I have seen two constructions called the Heisenberg group. If $k$ is a field of characteristic not equal to $2$ and $V$ is a $2n$-dimensional vector space over $k$ with symplectic form $\omega : V \times V \to k$, one of these groups is $V \times k$ with the operation $(v,a) \cdot (w,b) = (v+w,a+b+\frac12 \omega(v,w))$. The other group is the subgroup of $\text{GL}_{n+2}(k)$ consisting of matrices with $1$s along the diagonal and $0$s elsewhere, except for the top row and rightmost column. This construction has the advantage of working over $k$ of arbitrary characteristic, but unfortunately uses coordinates.

I have two questions:

When $k$ does not have characteristic $2$, are these two groups isomorphic?

Is there a coordinate-free construction of the Heisenberg group in characteristic $2$ (preferably in terms of a symplectic vector space over $k$)?

**Edit:** Will Sawin has answered the first question in the affirmative.

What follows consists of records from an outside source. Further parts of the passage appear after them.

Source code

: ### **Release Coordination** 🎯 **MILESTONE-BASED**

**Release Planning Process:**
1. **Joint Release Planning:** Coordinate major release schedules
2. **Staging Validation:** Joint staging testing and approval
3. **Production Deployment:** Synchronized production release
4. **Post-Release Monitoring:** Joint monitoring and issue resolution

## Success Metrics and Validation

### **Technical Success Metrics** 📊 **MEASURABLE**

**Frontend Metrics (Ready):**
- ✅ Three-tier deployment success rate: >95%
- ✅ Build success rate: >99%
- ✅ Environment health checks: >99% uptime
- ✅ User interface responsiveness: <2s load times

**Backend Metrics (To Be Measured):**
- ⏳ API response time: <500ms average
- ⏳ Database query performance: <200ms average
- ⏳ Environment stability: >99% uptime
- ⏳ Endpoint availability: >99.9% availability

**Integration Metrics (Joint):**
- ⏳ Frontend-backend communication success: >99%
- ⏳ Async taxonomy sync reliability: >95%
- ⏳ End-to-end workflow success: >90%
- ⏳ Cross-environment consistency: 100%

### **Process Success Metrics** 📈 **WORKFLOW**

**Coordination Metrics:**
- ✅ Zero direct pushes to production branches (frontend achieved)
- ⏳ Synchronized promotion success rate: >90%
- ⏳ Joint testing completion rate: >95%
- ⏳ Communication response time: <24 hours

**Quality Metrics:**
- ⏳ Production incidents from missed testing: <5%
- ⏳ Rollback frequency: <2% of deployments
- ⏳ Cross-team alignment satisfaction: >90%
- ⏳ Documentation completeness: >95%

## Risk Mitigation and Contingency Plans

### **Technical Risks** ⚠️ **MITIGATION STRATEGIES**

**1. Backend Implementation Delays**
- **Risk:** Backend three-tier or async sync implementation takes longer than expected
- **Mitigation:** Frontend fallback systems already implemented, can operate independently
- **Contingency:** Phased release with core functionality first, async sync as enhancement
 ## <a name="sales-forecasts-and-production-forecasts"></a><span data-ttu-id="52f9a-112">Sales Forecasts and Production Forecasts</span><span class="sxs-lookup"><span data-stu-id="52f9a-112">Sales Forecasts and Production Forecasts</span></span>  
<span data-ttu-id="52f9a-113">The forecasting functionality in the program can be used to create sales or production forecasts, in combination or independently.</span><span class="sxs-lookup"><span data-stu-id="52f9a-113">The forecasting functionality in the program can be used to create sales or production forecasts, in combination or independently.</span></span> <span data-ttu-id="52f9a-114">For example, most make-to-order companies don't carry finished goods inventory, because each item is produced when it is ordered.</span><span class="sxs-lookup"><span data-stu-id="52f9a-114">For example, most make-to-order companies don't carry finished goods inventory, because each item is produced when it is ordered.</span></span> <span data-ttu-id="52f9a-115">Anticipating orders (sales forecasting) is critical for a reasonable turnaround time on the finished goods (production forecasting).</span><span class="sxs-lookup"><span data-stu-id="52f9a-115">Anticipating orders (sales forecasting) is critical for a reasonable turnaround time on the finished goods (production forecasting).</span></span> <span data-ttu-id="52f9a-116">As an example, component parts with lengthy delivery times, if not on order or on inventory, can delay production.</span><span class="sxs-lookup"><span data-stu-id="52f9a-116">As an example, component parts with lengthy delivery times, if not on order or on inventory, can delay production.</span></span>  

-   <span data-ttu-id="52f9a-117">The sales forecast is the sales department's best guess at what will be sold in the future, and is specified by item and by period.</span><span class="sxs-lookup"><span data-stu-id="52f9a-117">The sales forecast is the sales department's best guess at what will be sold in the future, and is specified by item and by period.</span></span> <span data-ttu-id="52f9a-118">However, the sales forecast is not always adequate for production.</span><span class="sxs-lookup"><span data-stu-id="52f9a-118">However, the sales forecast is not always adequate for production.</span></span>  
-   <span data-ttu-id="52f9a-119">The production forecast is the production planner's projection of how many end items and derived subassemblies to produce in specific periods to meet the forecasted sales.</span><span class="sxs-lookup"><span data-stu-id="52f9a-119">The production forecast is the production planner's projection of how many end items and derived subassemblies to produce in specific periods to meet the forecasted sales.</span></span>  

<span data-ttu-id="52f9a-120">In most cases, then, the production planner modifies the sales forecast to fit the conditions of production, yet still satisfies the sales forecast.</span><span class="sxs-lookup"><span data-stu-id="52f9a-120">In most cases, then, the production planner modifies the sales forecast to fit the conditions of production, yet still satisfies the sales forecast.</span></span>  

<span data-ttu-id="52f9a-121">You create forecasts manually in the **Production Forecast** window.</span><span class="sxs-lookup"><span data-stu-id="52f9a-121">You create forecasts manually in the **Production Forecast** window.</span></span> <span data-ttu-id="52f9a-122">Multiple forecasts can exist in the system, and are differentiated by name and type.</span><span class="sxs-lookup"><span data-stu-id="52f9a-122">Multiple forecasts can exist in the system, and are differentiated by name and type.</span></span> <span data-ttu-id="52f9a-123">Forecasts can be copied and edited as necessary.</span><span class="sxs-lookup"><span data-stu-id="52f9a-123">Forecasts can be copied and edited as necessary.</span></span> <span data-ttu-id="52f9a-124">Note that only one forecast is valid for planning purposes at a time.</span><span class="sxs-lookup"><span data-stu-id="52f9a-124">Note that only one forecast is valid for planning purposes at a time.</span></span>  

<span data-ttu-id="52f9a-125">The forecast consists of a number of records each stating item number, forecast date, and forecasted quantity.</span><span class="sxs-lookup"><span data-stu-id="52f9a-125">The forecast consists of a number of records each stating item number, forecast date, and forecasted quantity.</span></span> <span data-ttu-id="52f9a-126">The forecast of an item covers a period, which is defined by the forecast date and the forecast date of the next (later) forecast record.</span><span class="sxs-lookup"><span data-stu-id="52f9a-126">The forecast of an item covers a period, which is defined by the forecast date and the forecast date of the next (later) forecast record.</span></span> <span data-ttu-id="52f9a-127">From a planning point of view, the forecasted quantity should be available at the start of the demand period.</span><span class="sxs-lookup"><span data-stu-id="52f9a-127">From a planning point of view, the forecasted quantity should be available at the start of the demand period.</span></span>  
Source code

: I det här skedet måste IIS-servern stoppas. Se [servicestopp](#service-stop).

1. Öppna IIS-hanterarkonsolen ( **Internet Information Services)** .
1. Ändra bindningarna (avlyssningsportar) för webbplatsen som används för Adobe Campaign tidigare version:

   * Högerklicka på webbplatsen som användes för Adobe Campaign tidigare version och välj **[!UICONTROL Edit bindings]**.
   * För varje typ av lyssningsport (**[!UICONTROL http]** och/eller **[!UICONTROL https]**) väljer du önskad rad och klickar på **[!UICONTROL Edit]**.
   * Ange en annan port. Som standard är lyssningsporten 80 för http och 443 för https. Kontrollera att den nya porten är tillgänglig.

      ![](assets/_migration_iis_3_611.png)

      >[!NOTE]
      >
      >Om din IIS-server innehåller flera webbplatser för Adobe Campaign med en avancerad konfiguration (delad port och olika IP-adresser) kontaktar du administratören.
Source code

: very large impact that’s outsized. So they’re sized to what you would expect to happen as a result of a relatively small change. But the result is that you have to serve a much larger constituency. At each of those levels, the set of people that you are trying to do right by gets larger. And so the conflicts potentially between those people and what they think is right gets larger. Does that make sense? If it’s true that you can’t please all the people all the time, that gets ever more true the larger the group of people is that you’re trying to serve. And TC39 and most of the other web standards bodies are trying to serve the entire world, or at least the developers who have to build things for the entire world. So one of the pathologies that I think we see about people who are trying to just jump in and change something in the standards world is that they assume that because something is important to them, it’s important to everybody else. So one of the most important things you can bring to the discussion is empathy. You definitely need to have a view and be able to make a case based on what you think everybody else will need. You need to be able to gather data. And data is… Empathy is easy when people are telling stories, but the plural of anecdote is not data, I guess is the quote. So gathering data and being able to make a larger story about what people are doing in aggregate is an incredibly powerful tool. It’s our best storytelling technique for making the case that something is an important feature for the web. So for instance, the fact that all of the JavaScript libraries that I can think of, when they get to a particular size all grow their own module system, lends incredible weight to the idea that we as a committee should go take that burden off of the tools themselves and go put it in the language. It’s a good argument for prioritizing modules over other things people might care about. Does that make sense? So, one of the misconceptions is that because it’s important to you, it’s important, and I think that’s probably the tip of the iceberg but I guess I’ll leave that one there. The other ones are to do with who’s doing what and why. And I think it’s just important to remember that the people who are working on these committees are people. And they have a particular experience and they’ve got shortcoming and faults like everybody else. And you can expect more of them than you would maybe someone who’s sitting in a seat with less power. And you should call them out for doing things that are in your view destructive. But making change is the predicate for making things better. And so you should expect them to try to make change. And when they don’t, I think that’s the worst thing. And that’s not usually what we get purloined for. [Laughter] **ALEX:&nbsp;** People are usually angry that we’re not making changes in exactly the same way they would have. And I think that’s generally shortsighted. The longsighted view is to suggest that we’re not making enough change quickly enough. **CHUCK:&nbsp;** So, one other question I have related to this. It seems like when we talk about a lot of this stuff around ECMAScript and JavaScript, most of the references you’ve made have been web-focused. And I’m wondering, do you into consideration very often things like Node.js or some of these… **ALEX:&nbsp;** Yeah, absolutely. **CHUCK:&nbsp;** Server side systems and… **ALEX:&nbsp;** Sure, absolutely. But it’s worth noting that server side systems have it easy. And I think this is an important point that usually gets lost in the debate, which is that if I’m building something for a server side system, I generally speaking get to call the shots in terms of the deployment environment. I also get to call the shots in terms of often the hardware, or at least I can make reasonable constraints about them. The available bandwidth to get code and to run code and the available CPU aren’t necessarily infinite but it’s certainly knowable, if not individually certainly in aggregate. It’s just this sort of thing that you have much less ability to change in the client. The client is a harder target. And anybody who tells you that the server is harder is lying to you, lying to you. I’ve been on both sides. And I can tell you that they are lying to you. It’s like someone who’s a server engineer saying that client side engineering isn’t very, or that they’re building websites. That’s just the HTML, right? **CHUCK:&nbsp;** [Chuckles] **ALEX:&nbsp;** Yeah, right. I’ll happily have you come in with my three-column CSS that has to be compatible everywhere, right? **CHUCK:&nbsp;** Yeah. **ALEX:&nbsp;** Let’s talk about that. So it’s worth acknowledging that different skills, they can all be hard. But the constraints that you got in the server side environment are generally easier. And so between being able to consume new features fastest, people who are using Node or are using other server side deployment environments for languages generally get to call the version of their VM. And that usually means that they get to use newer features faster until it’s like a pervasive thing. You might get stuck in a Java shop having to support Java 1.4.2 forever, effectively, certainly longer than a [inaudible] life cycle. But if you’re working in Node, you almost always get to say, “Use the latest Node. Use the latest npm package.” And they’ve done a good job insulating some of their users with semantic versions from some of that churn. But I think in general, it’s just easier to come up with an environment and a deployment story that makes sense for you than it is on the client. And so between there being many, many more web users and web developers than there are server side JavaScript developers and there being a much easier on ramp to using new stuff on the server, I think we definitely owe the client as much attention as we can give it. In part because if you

The second question still remains, so let me phrase it more precisely: if $k$ is a field of characteristic $2$ and $V$ a symplectic vector space over $k$, can we give a coordinate-free construction of the Heisenberg group in terms of $V$ which is isomorphic to the matrix group described above? (I am not even sure that we can always choose a symplectic basis in characteristic $2$.)